EXERCISE DATA START

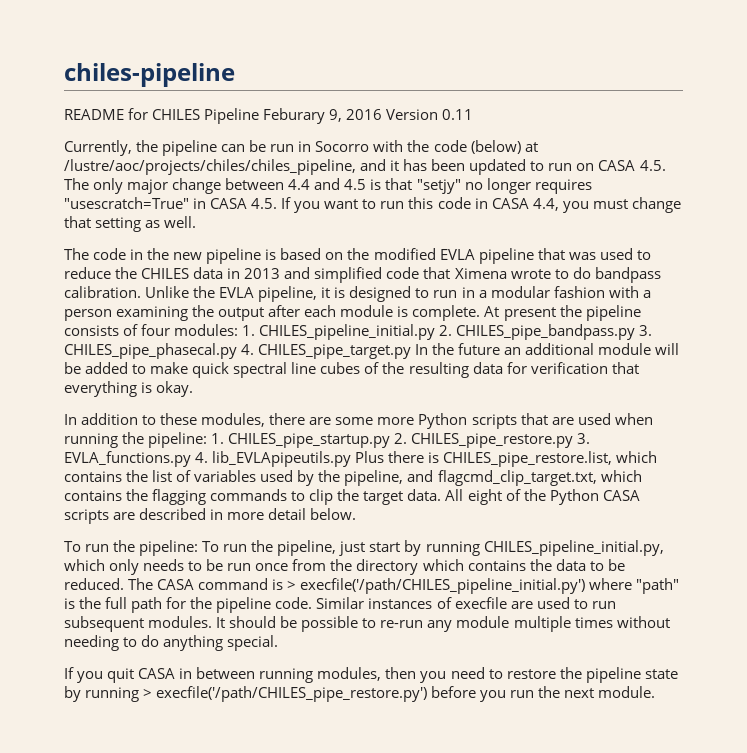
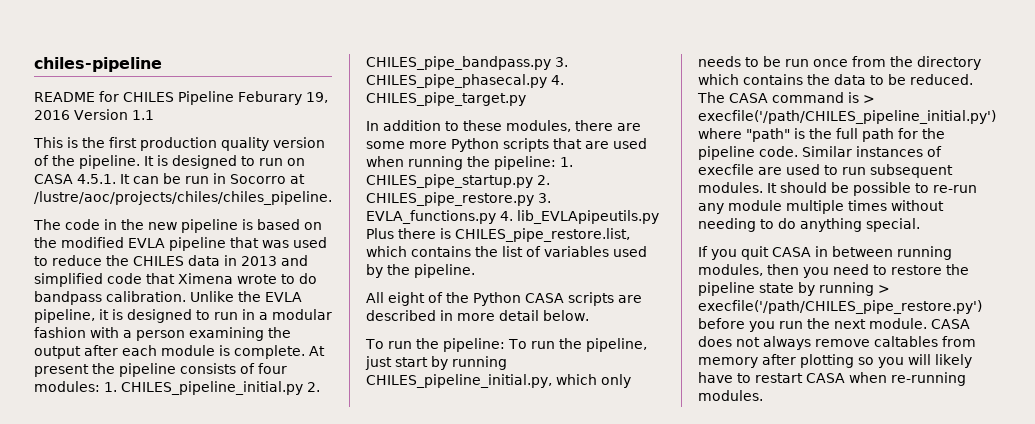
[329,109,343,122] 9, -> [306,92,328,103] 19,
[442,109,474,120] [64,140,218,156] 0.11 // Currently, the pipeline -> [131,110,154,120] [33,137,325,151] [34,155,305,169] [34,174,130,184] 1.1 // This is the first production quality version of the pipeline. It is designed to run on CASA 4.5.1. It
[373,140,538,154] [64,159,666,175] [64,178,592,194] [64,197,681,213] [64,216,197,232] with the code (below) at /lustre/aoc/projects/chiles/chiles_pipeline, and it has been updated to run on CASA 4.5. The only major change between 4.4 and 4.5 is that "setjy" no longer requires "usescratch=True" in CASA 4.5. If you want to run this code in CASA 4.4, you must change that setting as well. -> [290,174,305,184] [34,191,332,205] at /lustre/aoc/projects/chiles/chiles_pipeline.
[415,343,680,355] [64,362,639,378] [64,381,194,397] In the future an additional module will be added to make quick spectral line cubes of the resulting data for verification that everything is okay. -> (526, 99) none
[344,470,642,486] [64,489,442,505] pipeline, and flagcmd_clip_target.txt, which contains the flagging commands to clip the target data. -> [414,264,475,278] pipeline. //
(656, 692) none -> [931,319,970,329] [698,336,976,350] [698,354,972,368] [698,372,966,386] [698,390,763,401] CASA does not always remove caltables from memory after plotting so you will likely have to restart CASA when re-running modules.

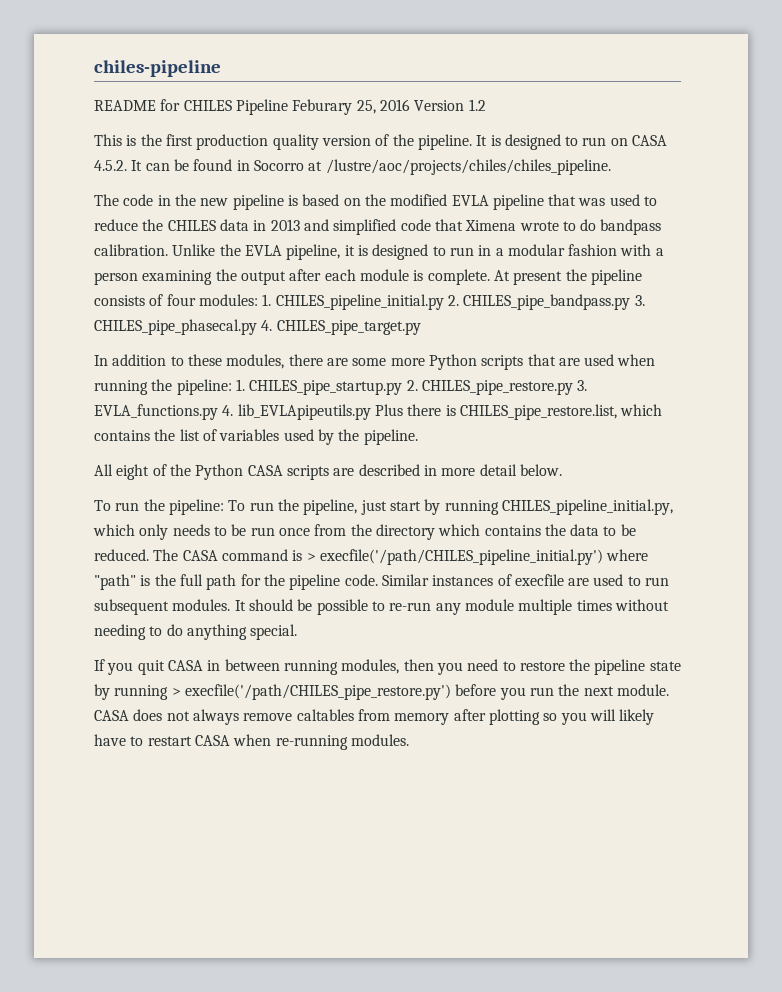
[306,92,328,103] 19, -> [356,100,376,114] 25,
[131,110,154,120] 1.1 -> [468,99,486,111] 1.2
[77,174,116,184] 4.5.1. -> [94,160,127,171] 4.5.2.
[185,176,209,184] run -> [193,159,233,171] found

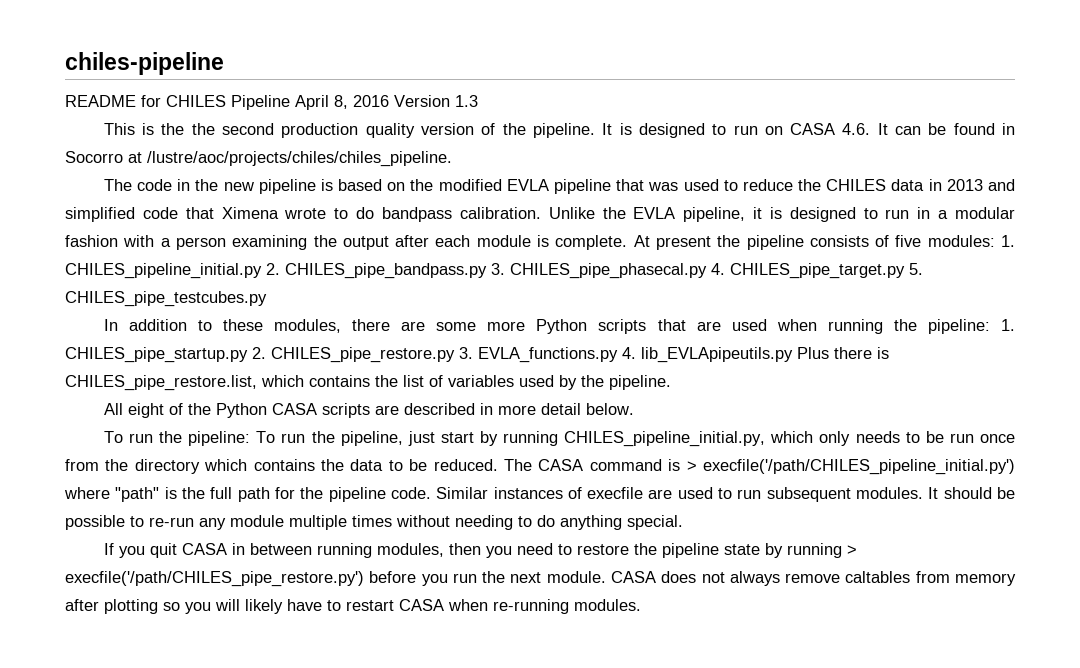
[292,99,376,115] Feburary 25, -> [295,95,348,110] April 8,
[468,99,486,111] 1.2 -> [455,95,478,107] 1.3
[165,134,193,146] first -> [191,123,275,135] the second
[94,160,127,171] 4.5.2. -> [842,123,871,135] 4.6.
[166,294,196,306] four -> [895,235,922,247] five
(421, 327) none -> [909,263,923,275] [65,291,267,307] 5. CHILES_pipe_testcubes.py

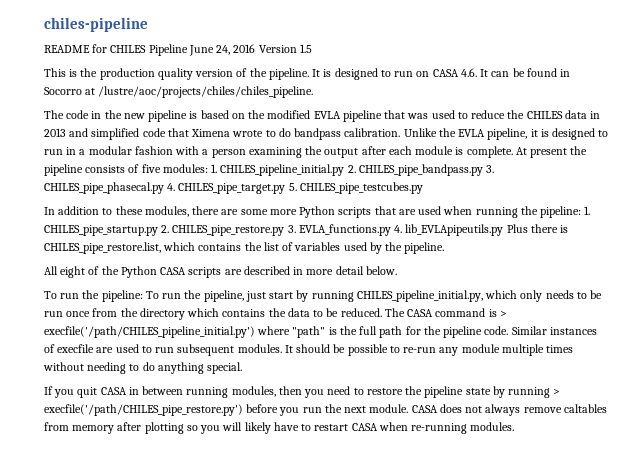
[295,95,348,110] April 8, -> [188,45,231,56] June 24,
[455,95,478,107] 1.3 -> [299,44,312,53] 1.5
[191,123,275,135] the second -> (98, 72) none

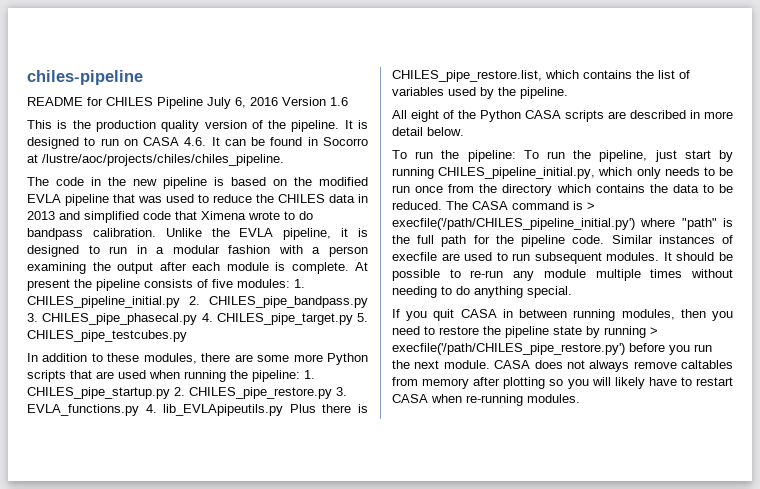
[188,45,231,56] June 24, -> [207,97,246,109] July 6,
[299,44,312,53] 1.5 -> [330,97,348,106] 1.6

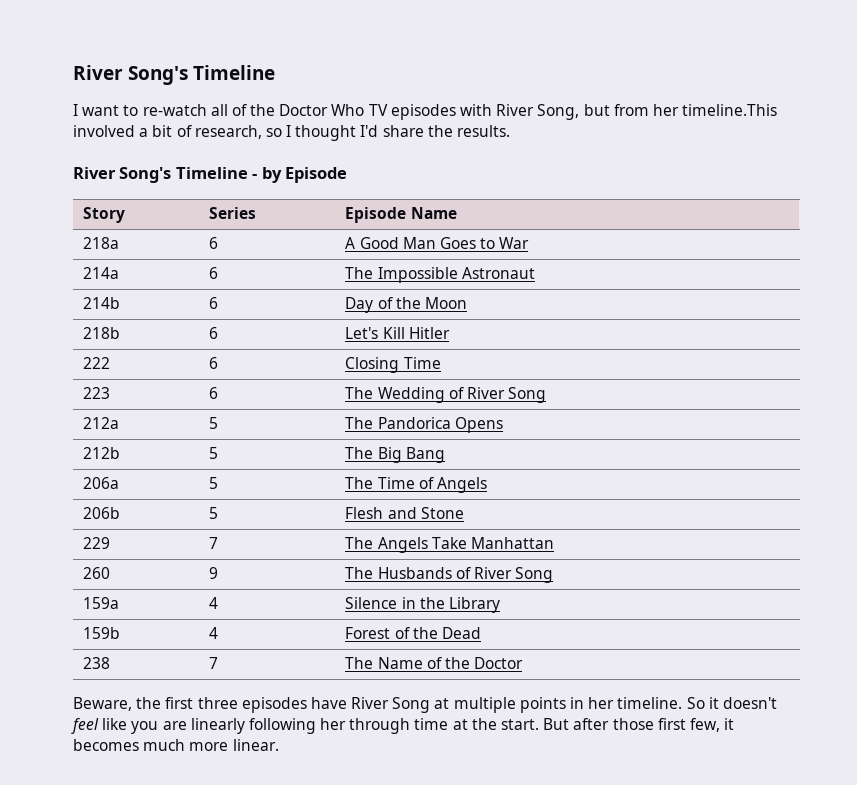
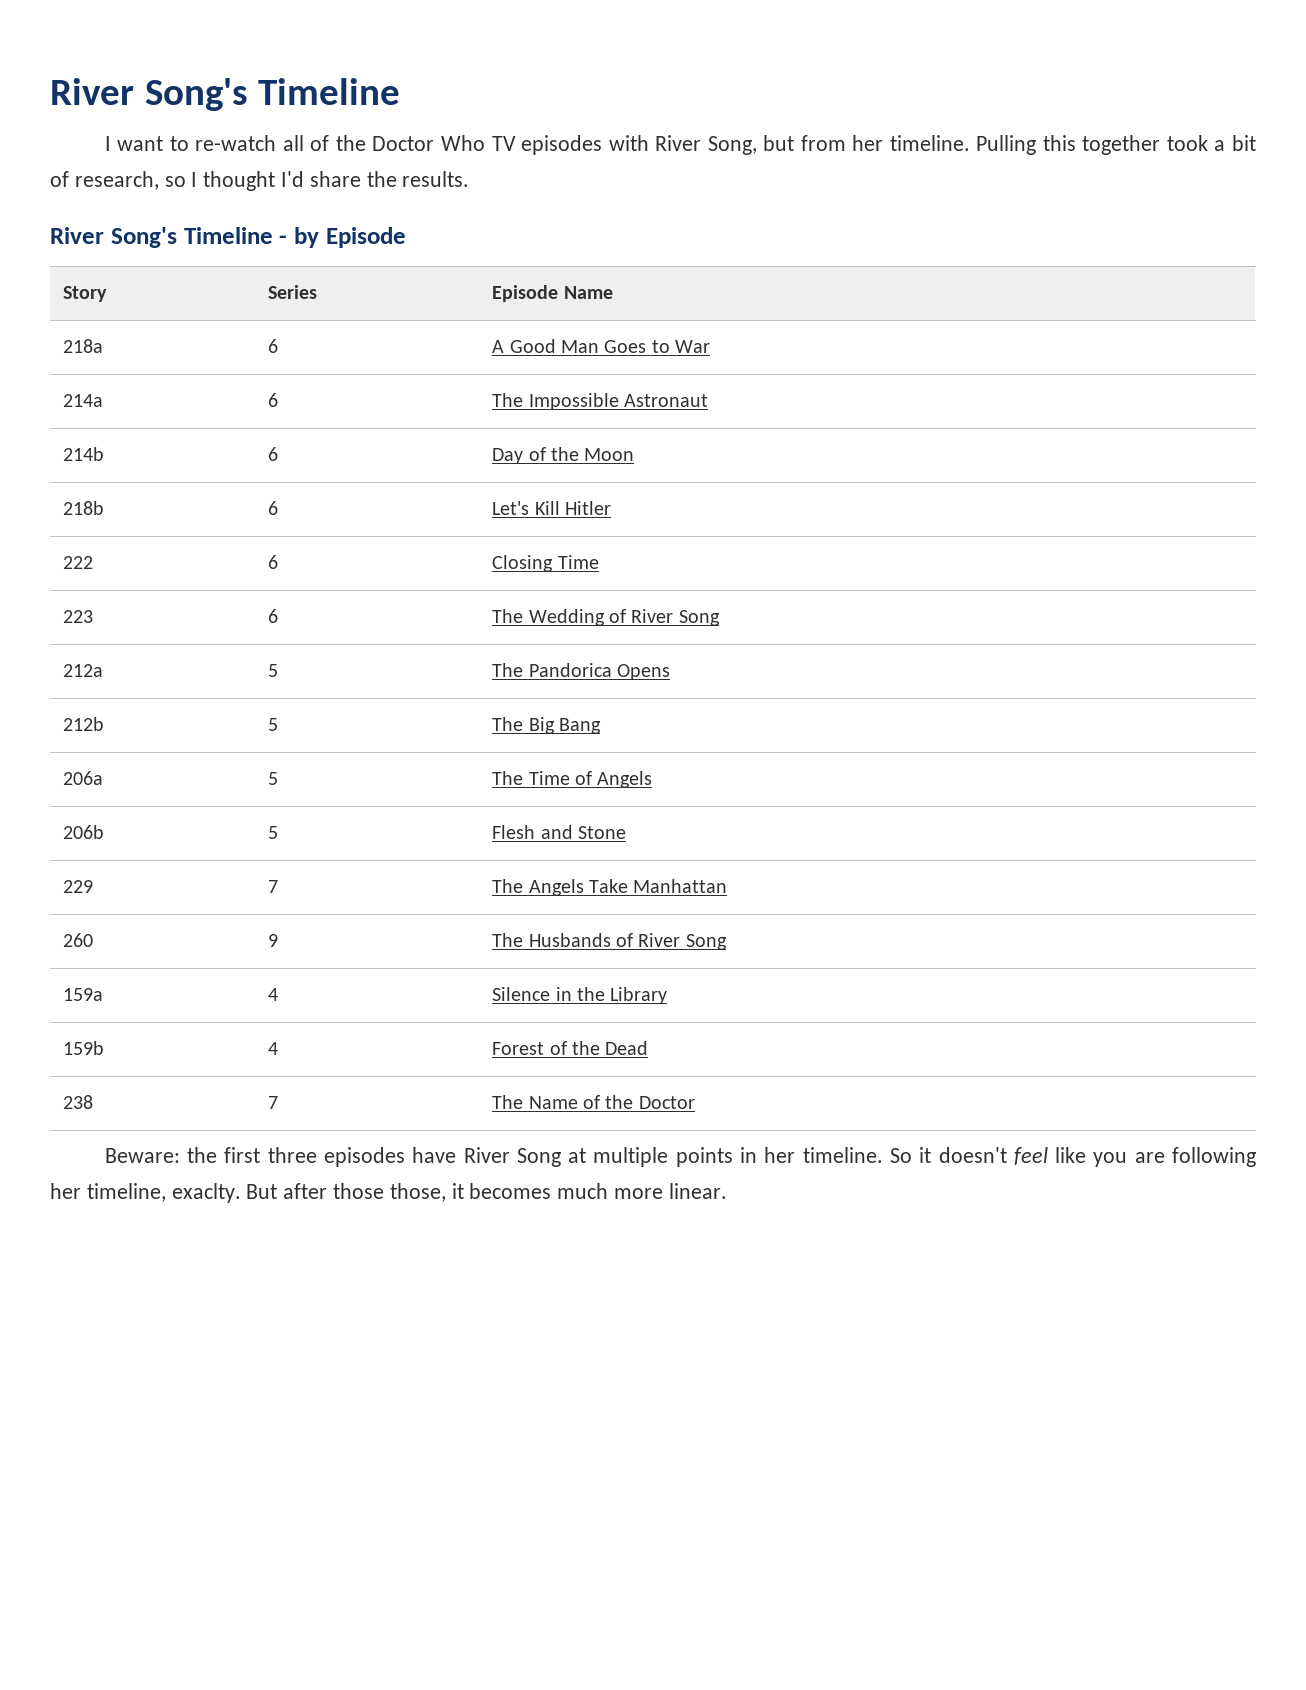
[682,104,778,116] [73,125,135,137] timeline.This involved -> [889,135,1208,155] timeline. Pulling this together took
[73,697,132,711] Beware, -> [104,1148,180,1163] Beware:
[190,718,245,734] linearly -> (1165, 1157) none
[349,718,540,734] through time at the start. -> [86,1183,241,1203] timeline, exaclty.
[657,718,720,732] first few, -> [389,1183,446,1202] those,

EXERCISE DATA END

◆ **WORK TO BE COMPLETED**
A clean copy is needed of the lines above from the one with "[131,110,154,120] 1.1 -> [468,99,486,111] 1.2" up to and including the one with "[191,123,275,135] the second -> (98, 72) none". Please set it down exactly, with no pictures.

◆ **EXPECTED OUTPUT**
[131,110,154,120] 1.1 -> [468,99,486,111] 1.2
[77,174,116,184] 4.5.1. -> [94,160,127,171] 4.5.2.
[185,176,209,184] run -> [193,159,233,171] found

[292,99,376,115] Feburary 25, -> [295,95,348,110] April 8,
[468,99,486,111] 1.2 -> [455,95,478,107] 1.3
[165,134,193,146] first -> [191,123,275,135] the second
[94,160,127,171] 4.5.2. -> [842,123,871,135] 4.6.
[166,294,196,306] four -> [895,235,922,247] five
(421, 327) none -> [909,263,923,275] [65,291,267,307] 5. CHILES_pipe_testcubes.py

[295,95,348,110] April 8, -> [188,45,231,56] June 24,
[455,95,478,107] 1.3 -> [299,44,312,53] 1.5
[191,123,275,135] the second -> (98, 72) none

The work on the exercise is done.